When portrait photography first started to emerge from French West Africa in the early 1900s, it was almost exclusively Europeans who operated the cameras. Native subjects were prized for their exotic settings, unusual traditions and ‘primitive’ (often impoverished) material living conditions. The approach by French photographers may not have been consciously patronising or voyeuristic, but Western audiences, both in the colonies and back home, frequently enjoyed these snapshots of curious sub-Saharan culture from a silent position of assumed superiority. The images, even when driven by empathy or genuine inquisitiveness, were still viewed by Westerners with Western preconceptions and prejudices, who valued the African as an aesthetic and artistic oddity, made interesting by the sharp contrast he formed against the backdrop of European civilization.
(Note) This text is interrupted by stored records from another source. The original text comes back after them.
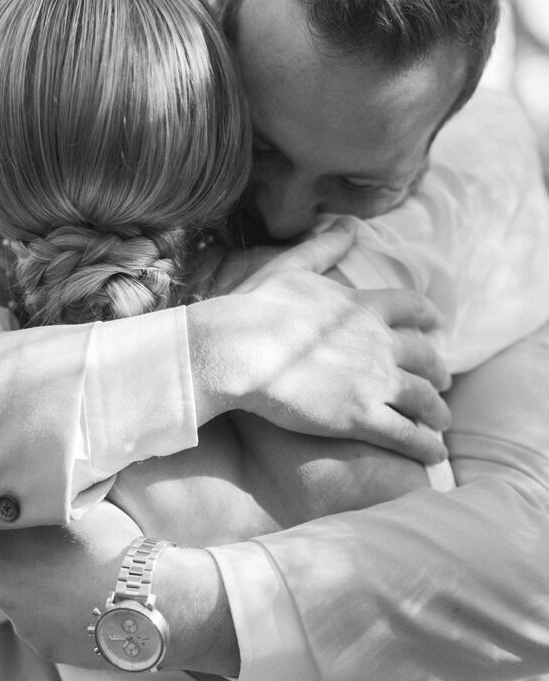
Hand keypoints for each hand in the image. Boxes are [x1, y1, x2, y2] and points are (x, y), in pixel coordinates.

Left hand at [0, 502, 141, 665]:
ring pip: (28, 609)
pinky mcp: (44, 649)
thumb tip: (48, 506)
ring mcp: (23, 624)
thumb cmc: (111, 544)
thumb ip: (50, 513)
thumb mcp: (78, 511)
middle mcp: (3, 589)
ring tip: (84, 593)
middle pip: (9, 579)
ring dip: (46, 601)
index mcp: (6, 550)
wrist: (139, 598)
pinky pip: (48, 632)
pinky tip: (88, 615)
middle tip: (68, 566)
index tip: (26, 543)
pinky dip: (62, 625)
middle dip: (30, 573)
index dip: (6, 544)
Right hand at [188, 221, 450, 464]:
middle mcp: (378, 343)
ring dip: (437, 412)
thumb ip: (322, 248)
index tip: (437, 324)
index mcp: (362, 307)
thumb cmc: (255, 308)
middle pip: (425, 356)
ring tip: (442, 422)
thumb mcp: (290, 268)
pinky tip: (432, 456)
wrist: (237, 350)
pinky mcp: (359, 416)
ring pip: (423, 398)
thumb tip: (345, 224)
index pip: (411, 308)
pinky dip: (424, 445)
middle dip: (438, 370)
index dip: (428, 316)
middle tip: (443, 382)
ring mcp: (372, 381)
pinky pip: (406, 435)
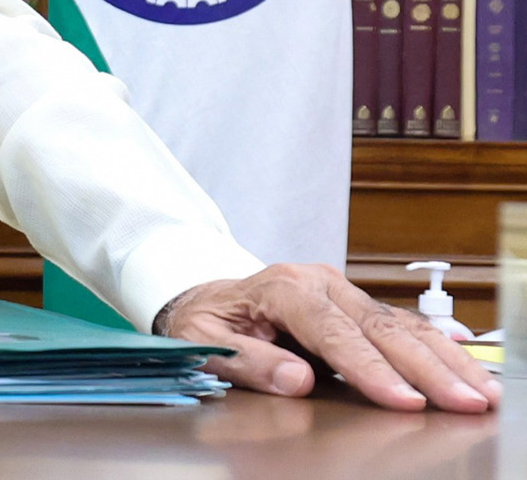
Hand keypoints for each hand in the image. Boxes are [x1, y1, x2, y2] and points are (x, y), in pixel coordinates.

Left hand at [155, 264, 499, 412]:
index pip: (333, 333)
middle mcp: (319, 282)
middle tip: (463, 401)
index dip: (370, 369)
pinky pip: (402, 324)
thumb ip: (246, 361)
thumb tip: (294, 380)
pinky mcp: (357, 306)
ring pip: (400, 324)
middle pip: (379, 327)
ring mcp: (342, 291)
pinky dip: (438, 345)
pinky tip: (466, 359)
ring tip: (480, 390)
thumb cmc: (205, 321)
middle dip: (426, 368)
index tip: (404, 401)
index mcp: (282, 287)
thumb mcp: (202, 341)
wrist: (204, 296)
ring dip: (444, 359)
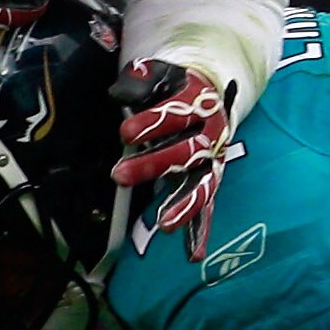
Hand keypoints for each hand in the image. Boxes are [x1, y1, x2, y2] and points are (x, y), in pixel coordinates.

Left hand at [111, 59, 232, 262]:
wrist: (212, 93)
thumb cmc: (177, 87)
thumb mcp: (162, 75)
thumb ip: (142, 80)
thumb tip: (117, 92)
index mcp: (198, 104)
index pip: (175, 114)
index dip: (152, 122)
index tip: (125, 131)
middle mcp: (211, 134)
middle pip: (186, 153)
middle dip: (153, 164)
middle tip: (119, 175)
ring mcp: (213, 161)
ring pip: (202, 184)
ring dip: (185, 204)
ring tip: (166, 224)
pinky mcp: (211, 180)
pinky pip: (207, 206)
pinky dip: (201, 230)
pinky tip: (193, 254)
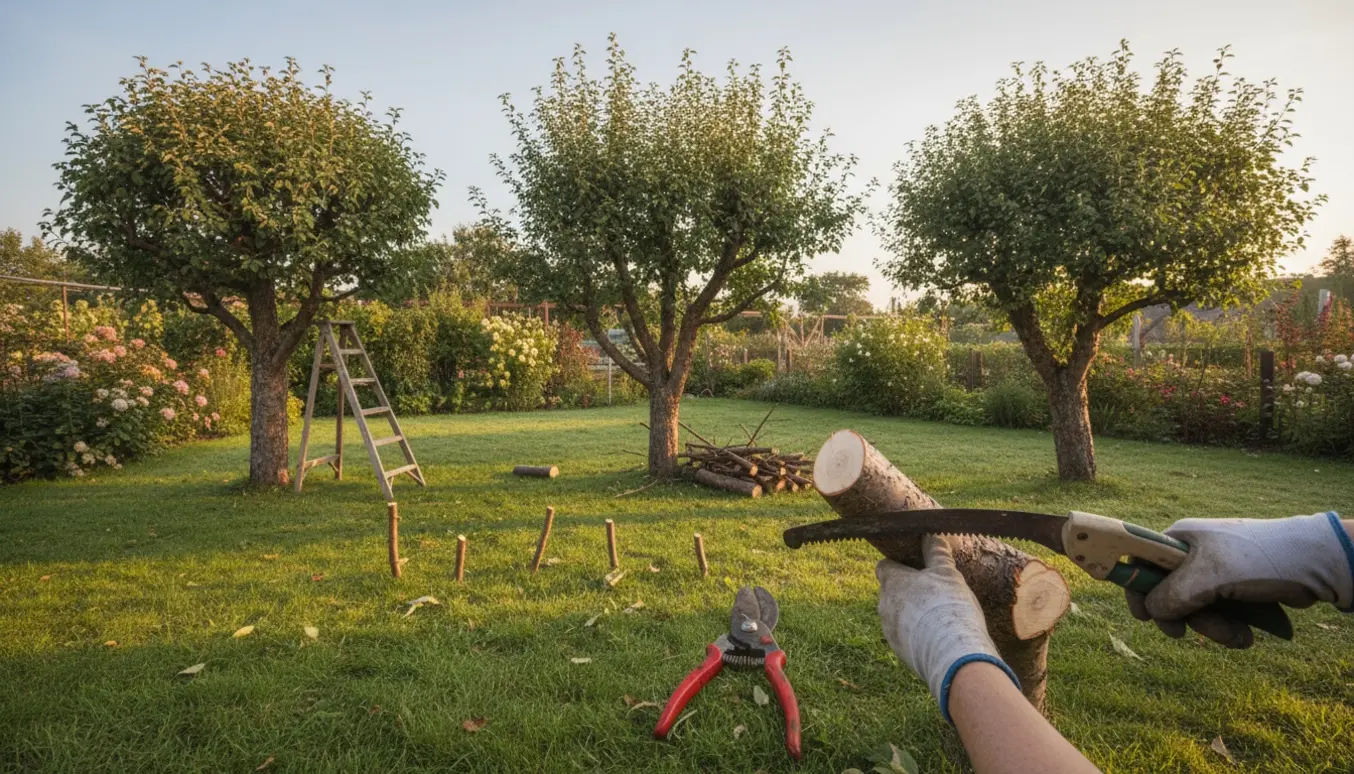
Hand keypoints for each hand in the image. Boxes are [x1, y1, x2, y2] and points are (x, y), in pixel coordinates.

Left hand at [876, 534, 1019, 722]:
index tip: (914, 565)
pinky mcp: (900, 652)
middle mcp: (883, 606)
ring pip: (897, 615)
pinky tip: (939, 635)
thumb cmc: (948, 607)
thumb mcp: (947, 574)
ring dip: (912, 613)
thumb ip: (937, 553)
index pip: (884, 566)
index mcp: (892, 582)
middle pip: (891, 592)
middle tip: (933, 590)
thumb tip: (931, 533)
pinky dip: (918, 634)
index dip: (898, 564)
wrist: (952, 656)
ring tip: (939, 615)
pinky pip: (906, 637)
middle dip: (907, 590)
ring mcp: (889, 631)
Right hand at [1125, 512, 1353, 647]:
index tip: (1145, 618)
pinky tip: (1246, 636)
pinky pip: (1217, 614)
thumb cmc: (1259, 559)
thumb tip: (1151, 611)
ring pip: (1194, 609)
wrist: (1314, 565)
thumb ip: (1174, 593)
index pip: (1141, 562)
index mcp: (1179, 539)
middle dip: (1185, 618)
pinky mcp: (1232, 590)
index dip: (1138, 590)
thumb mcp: (1210, 575)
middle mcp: (1191, 555)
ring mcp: (1213, 573)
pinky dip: (1228, 628)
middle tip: (1188, 635)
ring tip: (1238, 638)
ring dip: (1213, 629)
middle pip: (1167, 593)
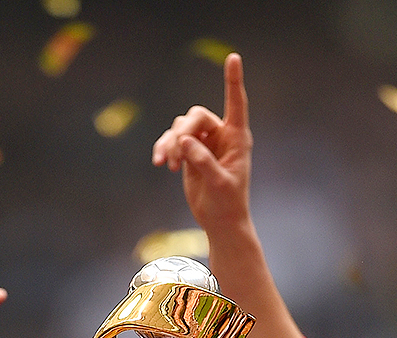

The intrinsic values of the local people—the characteristics, traditions and interests that they held most dear or deemed most culturally significant—often escaped the European lens. As the century unfolded and West African artists began to practise photography, Europeans had an opportunity to see their colonial subjects through native eyes. Mama Casset, along with other regional contemporaries including Mali’s Seydou Keita and the Ivory Coast-based Cornelius Azaglo, would emerge as a pioneer of studio photography. He belonged to a high period of locally produced portraiture that stretched up until the 1980s, when technological improvements and greater public access to affordable equipment in Africa jeopardised the commercial photographer’s trade.